### [The task]
If a line in the data has the string "right", please show it.

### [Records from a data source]
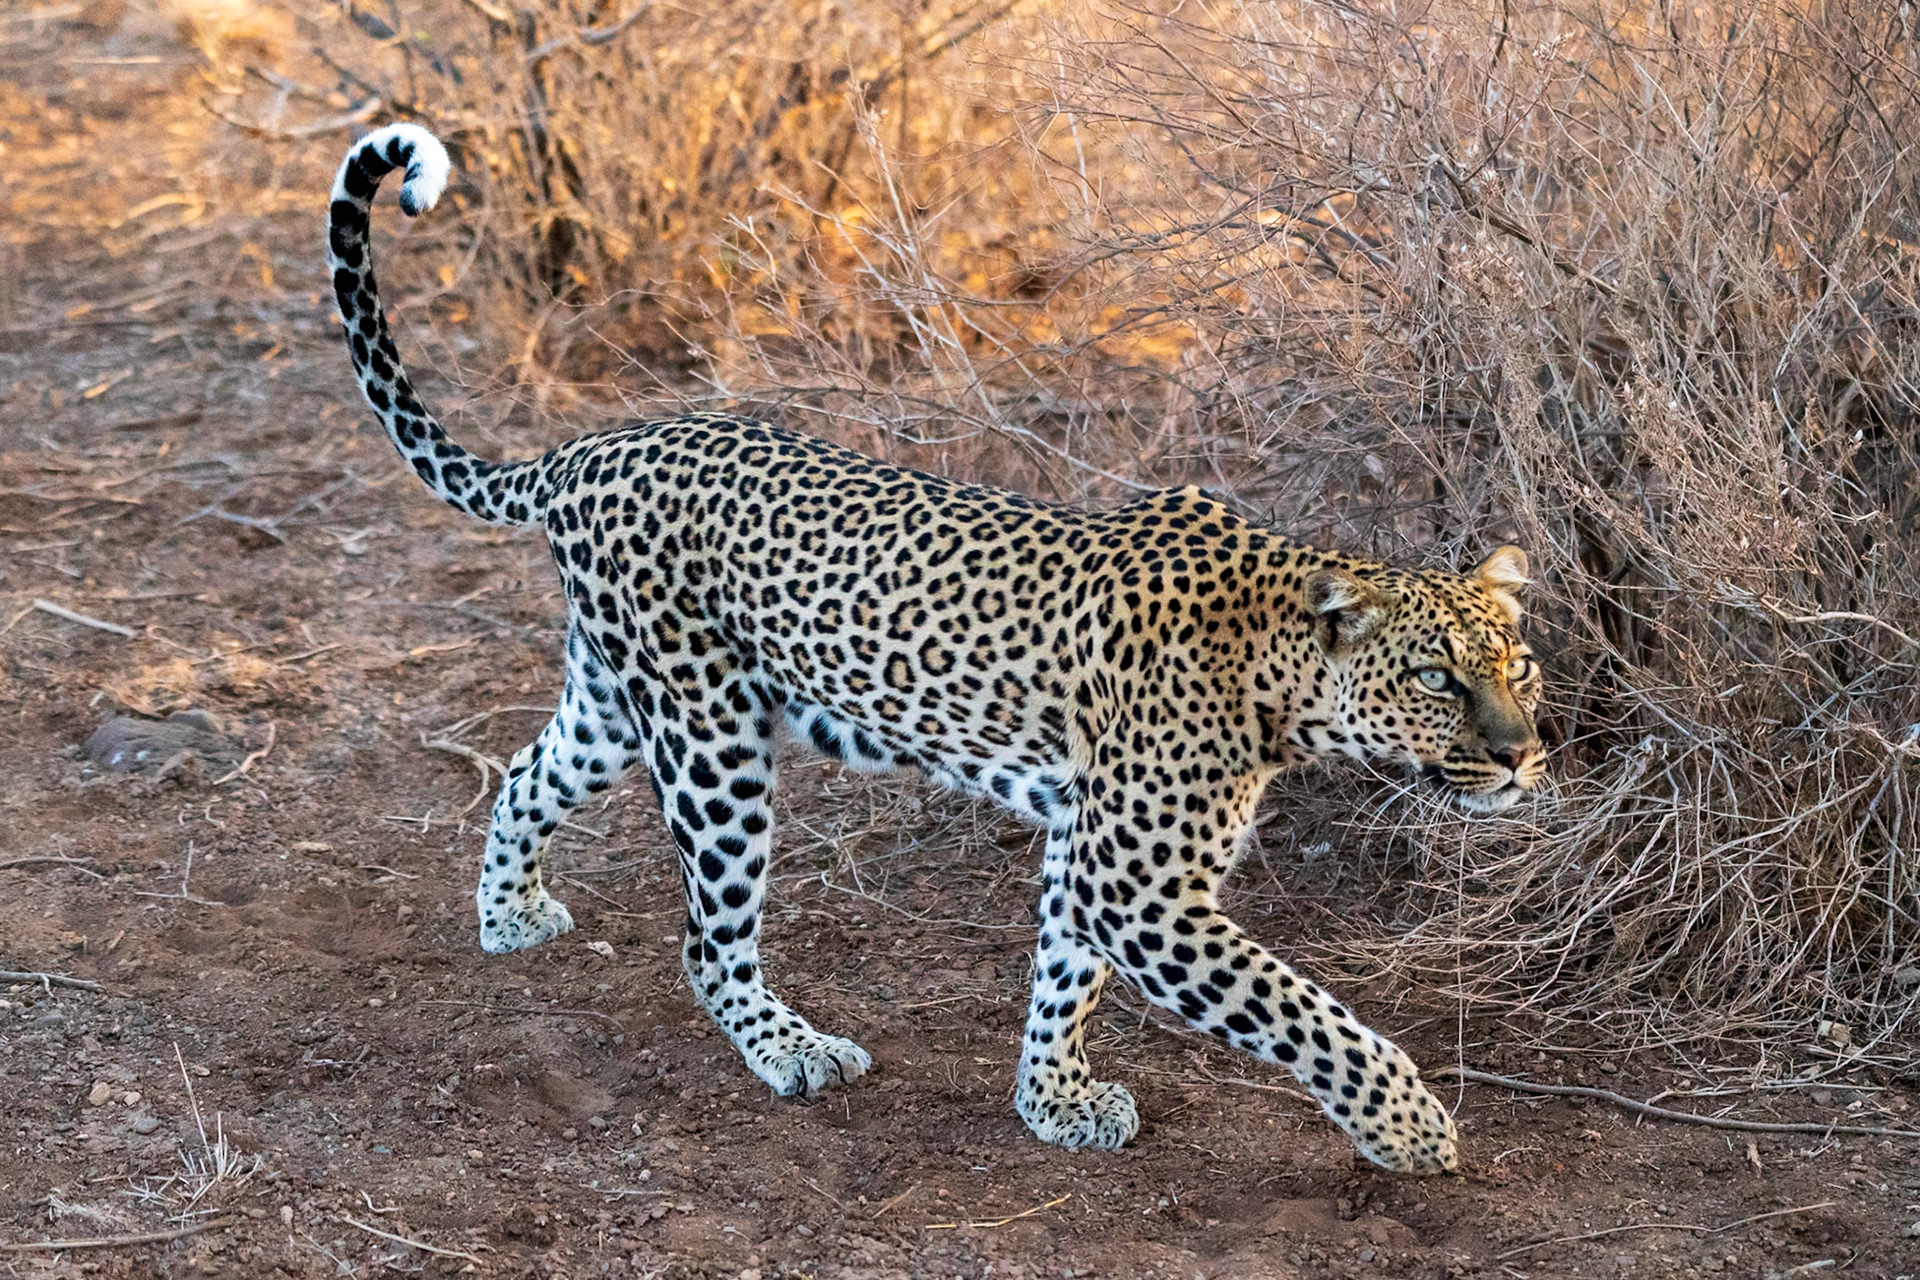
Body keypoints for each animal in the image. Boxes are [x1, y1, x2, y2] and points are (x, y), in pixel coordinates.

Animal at [326, 123, 1547, 1175]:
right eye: (1436, 677)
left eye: (1519, 669)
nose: (1525, 755)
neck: (1278, 668)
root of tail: (588, 447)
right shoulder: (1141, 887)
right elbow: (1306, 1011)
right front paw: (1410, 1127)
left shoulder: (1087, 853)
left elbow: (1064, 976)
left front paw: (1053, 1099)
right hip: (711, 742)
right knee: (707, 940)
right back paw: (792, 1046)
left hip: (625, 701)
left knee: (525, 773)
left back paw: (509, 912)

### [Result below]
right eye: (1436, 677)
right shoulder: (1141, 887)
right elbow: (1306, 1011)
right front paw: (1410, 1127)
right hip: (711, 742)
right knee: (707, 940)
right back paw: (792, 1046)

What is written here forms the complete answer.